Always on the prowl for new music, the four members of Chicago’s Third Coast Percussion came up with a quartet of world-premiere recordings on their latest album, Perspectives (Cedille). Well, three of the four if you want to get technical about it, since one of the premieres is a transcription for percussion of an existing piece.
Onetime rockstar, now full-time film composer Danny Elfman has been making inroads into the concert hall with variable success, and his rather pleasing new Percussion Quartet marks the first time that he has written for this configuration. He goes about it in the timeworn format that Haydn and Beethoven would have recognized — a four-movement (fast, slow, scherzo, finale) structure lasting 20 minutes.
The movements launch with what sound like homages to Philip Glass or Steve Reich — repeated minimalist patterns in their styles — yet they all find their way out of the initial repetition machine with a firm grip upon tonality. Among the eclectic details that come and go quickly, look out for a brief riff from the Beatles’ “Eleanor Rigby” near the start of the second movement, a Latin element surfacing late in the scherzo, and some lightly applied Balinese scales in the finale.

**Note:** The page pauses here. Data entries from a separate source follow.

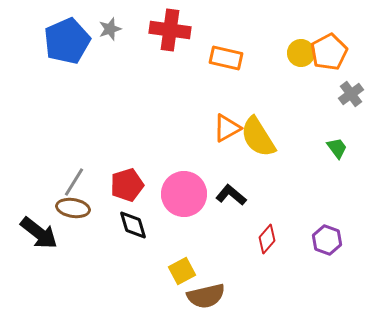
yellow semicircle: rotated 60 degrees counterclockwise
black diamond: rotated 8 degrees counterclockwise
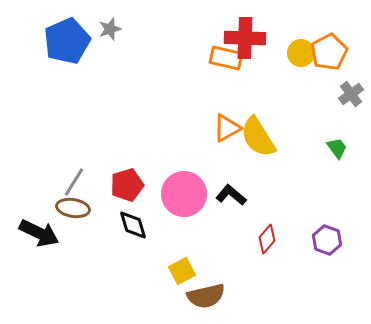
red cross: moved 75 px right, 8 px down; rotated 6 degrees counterclockwise
black arrow: rotated 12 degrees counterclockwise
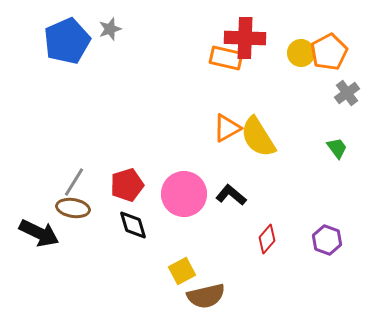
gray cross: moved 4 px left, 1 px up
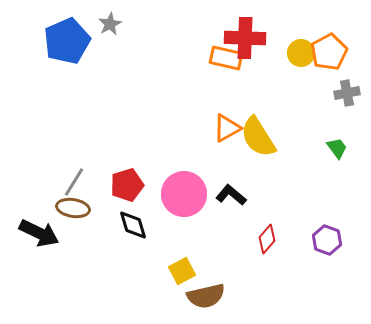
gray star: moved 5 px up; rotated 10 degrees counterclockwise
gray cross: rotated 25 degrees clockwise
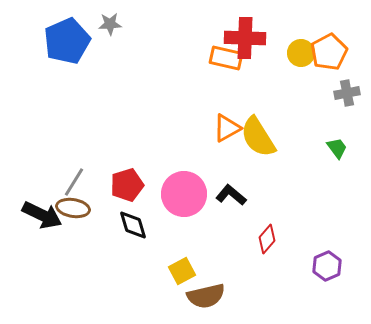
gray star: rotated 25 degrees clockwise
black arrow: moved 3 px right, 18 px up
purple hexagon: moved 26 px down; rotated 16 degrees clockwise
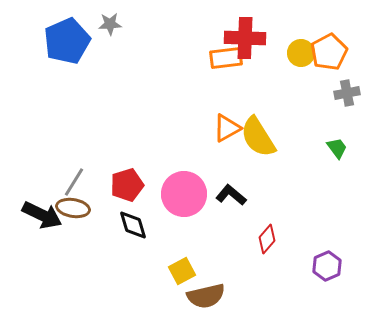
orange rectangle: rotated 20 degrees counterclockwise
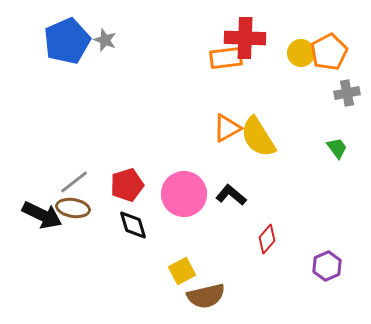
gray star: moved 5 px left, 16 px down; rotated 25 degrees clockwise
gray line: rotated 20 degrees clockwise
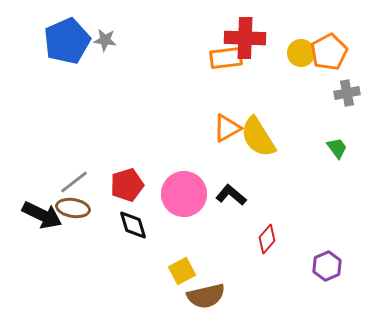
gray star: rotated 15 degrees counterclockwise
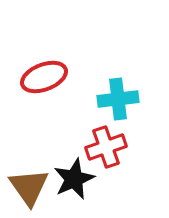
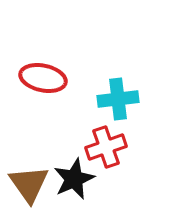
red ellipse: moved 1 px left, 1 px down; rotated 33 degrees clockwise
brown triangle: moved 3 px up
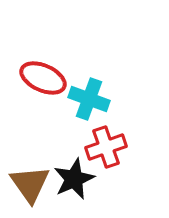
red ellipse: rotated 12 degrees clockwise
cyan cross: moved 29 px left; rotated 27 degrees clockwise
brown triangle: moved 1 px right
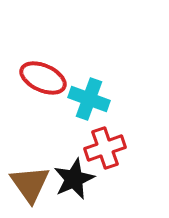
red cross: moved 1 px left, 1 px down
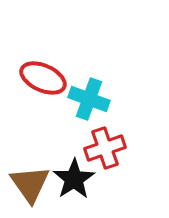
black star: rotated 9 degrees counterclockwise
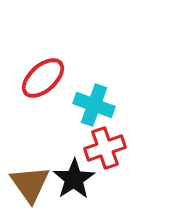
red ellipse: rotated 66 degrees counterclockwise
cyan cross: moved 5 px right, 6 px down
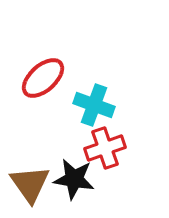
black star: rotated 30 degrees counterclockwise
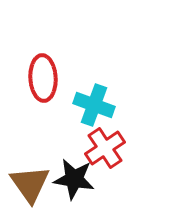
red ellipse: rotated 51 degrees counterclockwise
red cross: rotated 15 degrees counterclockwise
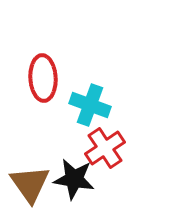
cyan cross: moved 4 px left
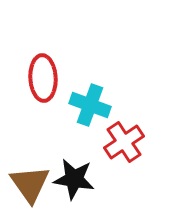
red cross: moved 19 px right, 6 px up
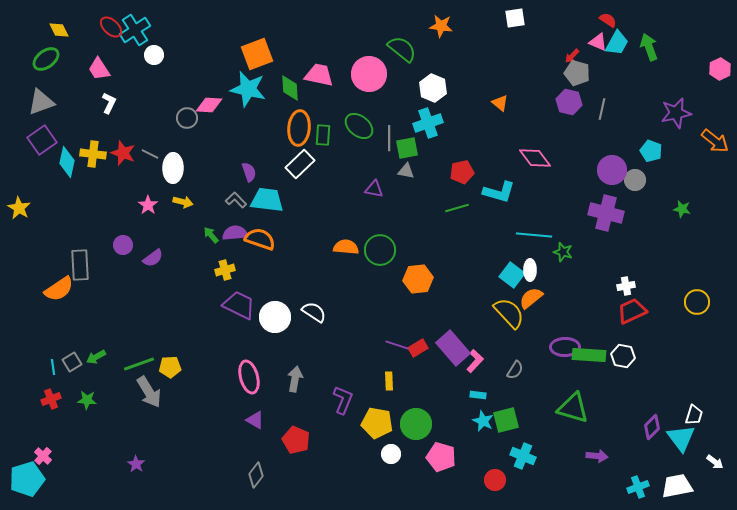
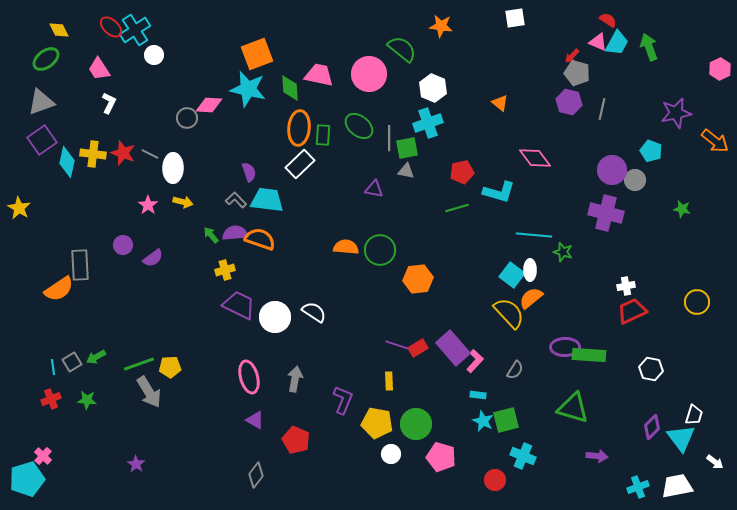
white hexagon at (623, 356): moved 28 px right, 13 px down
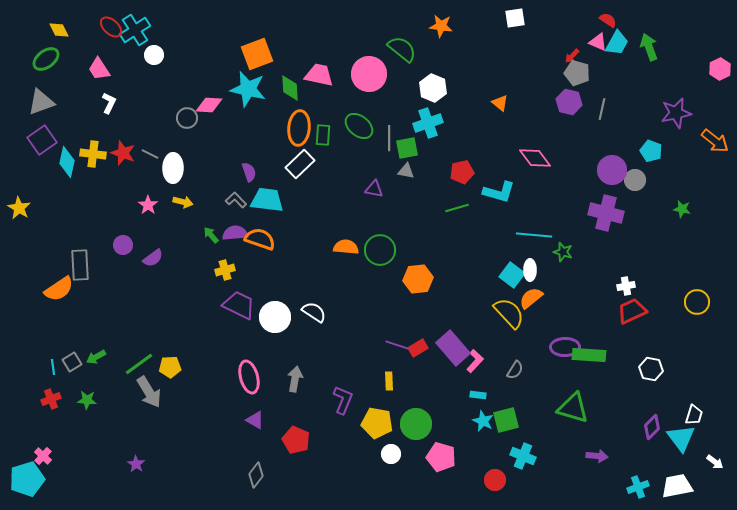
green line at (139, 364): rotated 16 degrees counterclockwise
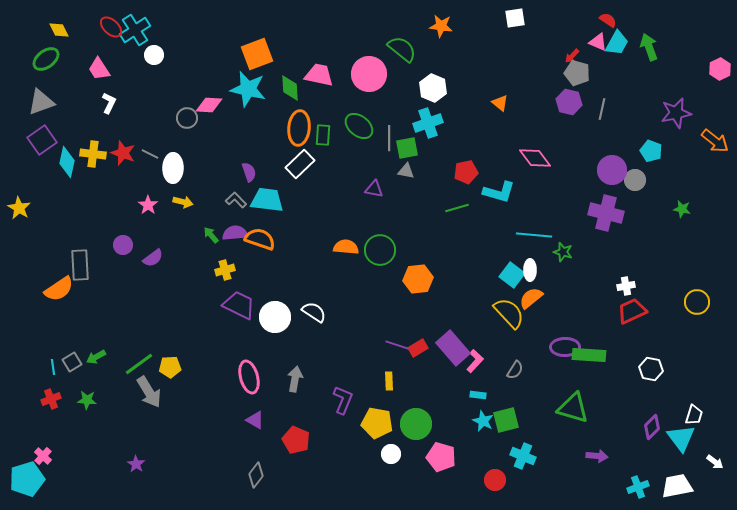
red pentagon at (462, 172): moved 4 px right
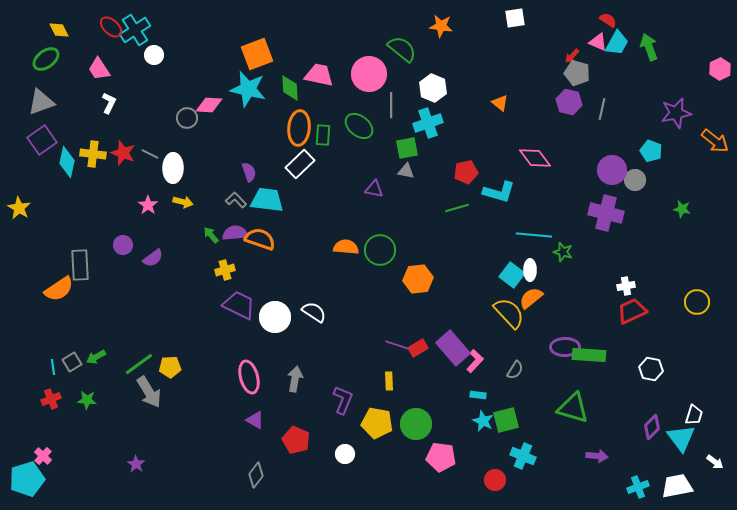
gray line at (389, 138): moved 2 px right, 33 px up
white circle at (391, 454): moved 46 px left
pink pentagon at (441, 457): rotated 8 degrees counterclockwise
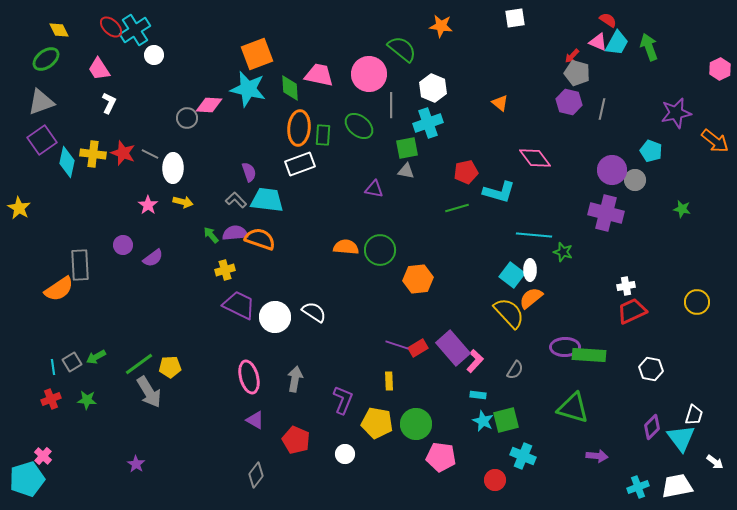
white rectangle at (300, 164): rotated 24 degrees clockwise
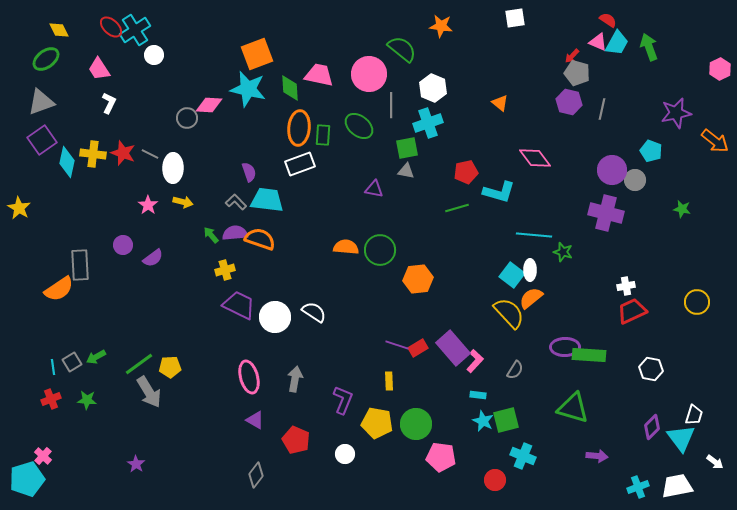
gray L-shape at (236, 200): moved 2 px down
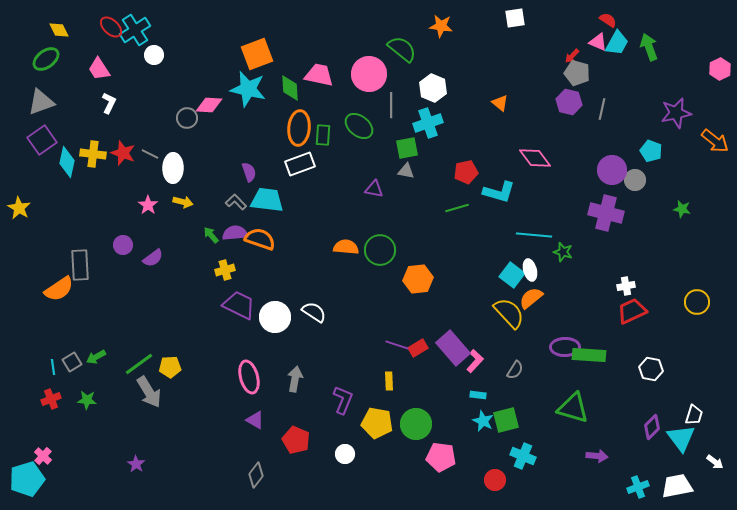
white ellipse at (530, 270): rotated 15 degrees counterclockwise
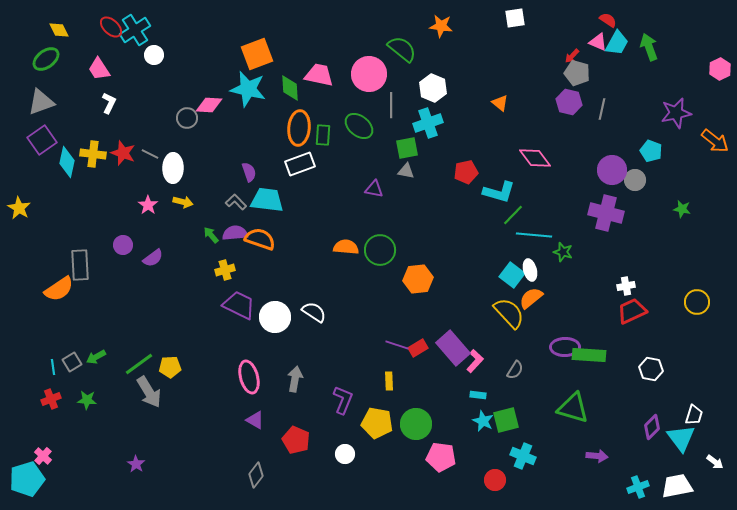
green line at (457, 208): moved 56 px right, 7 px down; rotated 30 degrees counterclockwise
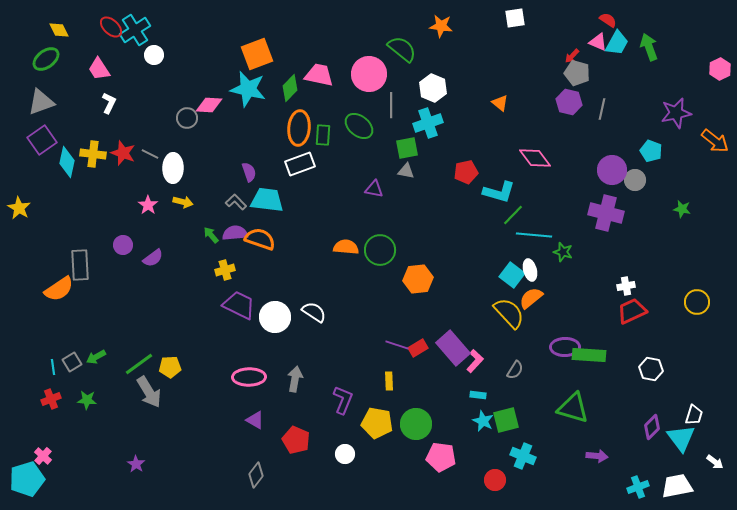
green diamond at (290, 88): rotated 48 degrees clockwise
pink ellipse at (249, 377): rotated 76 degrees counterclockwise
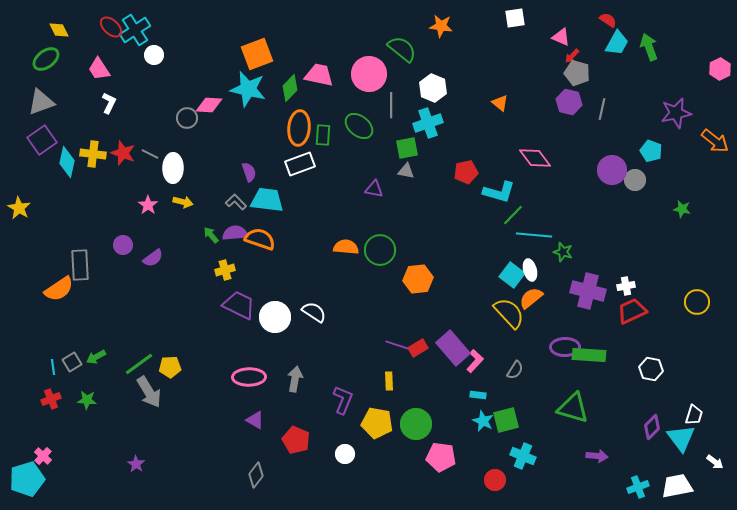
pink triangle at (598, 42): moved 37 px left, 5 px up
purple cross at (606, 213): moved 18 px left, 78 px down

The real deal — the transcription of Glass’s Metamorphosis No. 1, originally written for solo piano — follows quite naturally after the Elfman piece. As delicately played at first on marimba, glockenspiel, vibraphone, and melodica, this Glasswork eventually takes on a great variety of colors and dynamic levels — and down the stretch, drama.
Jlin (aka Jerrilynn Patton) contributed Perspective, a seven-movement piece lasting half an hour in which TCP attempts to translate electronic sounds into a score for percussion instruments. (It would be instructive to hear what the original electronic version sounded like.) The toughest thing to realize about these pieces is not the timbres so much as the complex rhythmic patterns. A few samples: “Derivative” gets off to an acid jazz-like beat before wading into a tangle of complexities, “Dissonance” has a cooking groove and not a trace of harmonic dissonance, and “Embryo” provides a driving conclusion.
The final world premiere is a collaborative piece in three movements between TCP and Flutronix (flutists Nathalie Joachim and Allison Loggins-Hull) called Rubix. “Go” gets going as the two flutists skitter or soar above various jazz grooves. “Play” opens with ruminative flutes invaded by playful percussion that joins the duo in unison repetition before returning to where they all began in classic ABA form. “Still” is just that — contemplative, moody, mysterious, an odd way to close an album full of flashy sounds.